Foto: Isac Nóbrega/Agência Brasil

O Ministério das Relações Exteriores confirmou na manhã da última quarta-feira (15) que os Estados Unidos apresentaram ao Conselho da Organização para Cooperação e Desenvolvimento Econômico (OCDE) uma proposta de início imediato do processo de acessão do Brasil no grupo. Dessa maneira, o Brasil passa à frente da Argentina e da Romênia como opção dos norte-americanos.

A promessa de que os EUA apoiariam a entrada do Brasil na OCDE foi feita em março, durante a visita do presidente da República, Jair Bolsonaro, a Donald Trump, na Casa Branca.

A discussão sobre a adesão à OCDE gira em torno da divergência entre norte-americanos e europeus sobre o tamanho da instituição. O governo Trump é contrário ao alargamento da entidade, enquanto os europeus pedem um cronograma de entrada que contemple um país da Europa para cada outro de fora.

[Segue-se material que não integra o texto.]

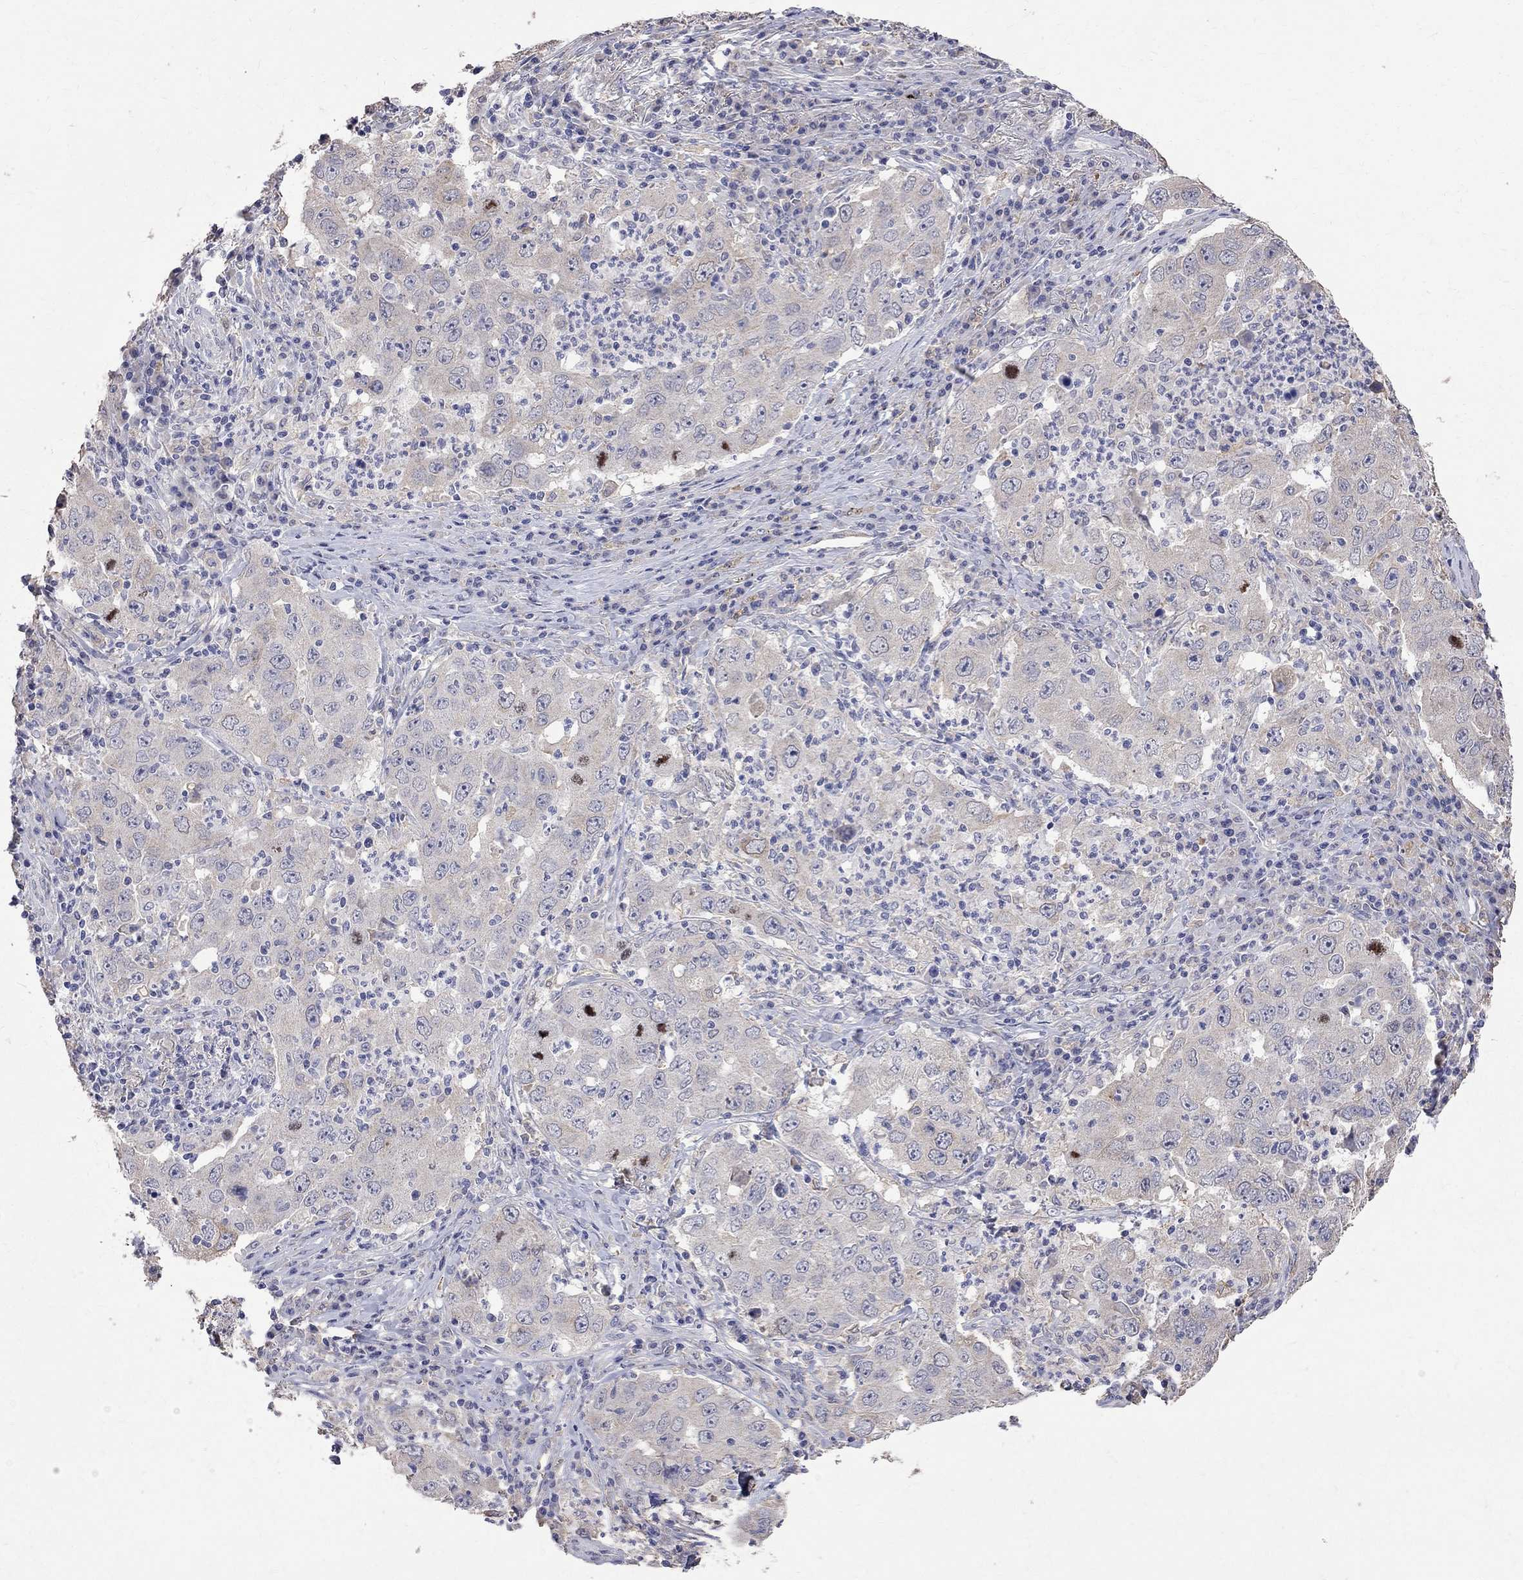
{"staining": {"intensity": "negative", "quantity": "none", "location": "none"}, "tissue": "lung cancer", "cell_type": "Tumor cells", "image_type": "cancer", "snomed": [{"axis": "morphology", "description": "Adenocarcinoma, NOS"}, {"axis": "topography", "description": "Lung"}], "caption": "DAB (3,3'-diaminobenzidine) immunohistochemical staining of adenocarcinoma (lung) reveals no significant expression in tumor cells. The staining was performed using DAB to visualize the protein expression in brown, while the nuclei were stained in blue with hematoxylin (Magnification: 20x).", "gene": "CKAP2", "patient": {"sex": "male", "age": 73}}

Na prática, o novo sinal dado por Washington é uma manifestação importante de apoio dos EUA ao Brasil, mas dá pouca esperança de que haja avanço significativo no processo de adesão se não houver consenso entre os EUA e os outros 35 membros da organização sobre o cronograma de entrada de todos os candidatos. O processo de entrada pode levar cerca de três anos, segundo especialistas.

O presidente Jair Bolsonaro comemorou o apoio americano e disse que além disso, o Brasil também vem vencendo as resistências de outros países e mostrando que é um país viável.

Em postagem no Twitter, o ministro de Relações Exteriores, Ernesto Araújo, disse que o apoio manifestado pelos EUA pela entrada do Brasil na OCDE demonstra que a estratégia brasileira é capaz de trazer benefícios ao país.

O ministro da Casa Civil, Onyx Lorenzoni, anunciou na última quinta-feira (16) que o governo criará uma secretaria para se debruçar sobre as relações do Brasil com a OCDE e com os países-membros do grupo.

Onyx se reuniu, na Embaixada dos Estados Unidos, em Brasília, com o Encarregado interino de Negócios, William Popp, para agradecer o apoio do país norte-americano à adesão do Brasil à organização. Segundo Lorenzoni, o processo de adesão do Brasil à OCDE pode levar três anos (período médio das adesões de outros países).

O Brasil já tem 66 itens acreditados junto à entidade dos 234 que são necessários para a adesão. Bolsonaro já havia manifestado que o país está adiantado na busca dos itens restantes.

A OCDE é conhecida por defender a democracia representativa e a economia de mercado. É também um importante local de produção de pesquisa orientada para criar e melhorar políticas públicas.

As resoluções adotadas pela OCDE acabam se tornando referência internacional e até padrão de comportamento exigido para acordos e empréstimos internacionais. Ao fazer parte da OCDE, o país-membro passa a ser visto como cumpridor dessas normas ou “melhores práticas”. Ao mesmo tempo, tem a oportunidade de participar das discussões que definem esses padrões, podendo eventualmente evitar o estabelecimento de exigências que seriam prejudiciais ao país.

A OCDE, com sede em Paris, reúne os países mais industrializados do mundo e estabelece parâmetros conjuntos de regras econômicas e legislativas para os seus membros. A organização tem 36 países-membros, a maioria da Europa. Da América Latina, apenas o Chile e o México estão no grupo.

O Brasil é um dos seis candidatos a iniciar o processo de entrada nesse organismo internacional. Se o Brasil conseguir entrar na OCDE, passará a ter de contribuir anualmente para o orçamento da instituição. Há contribuições obrigatórias, que levam em conta, nos cálculos, o tamanho do PIB, e outras que são voluntárias. No caso dos Estados Unidos, maior financiador da OCDE, a soma ultrapassa US$ 80 milhões.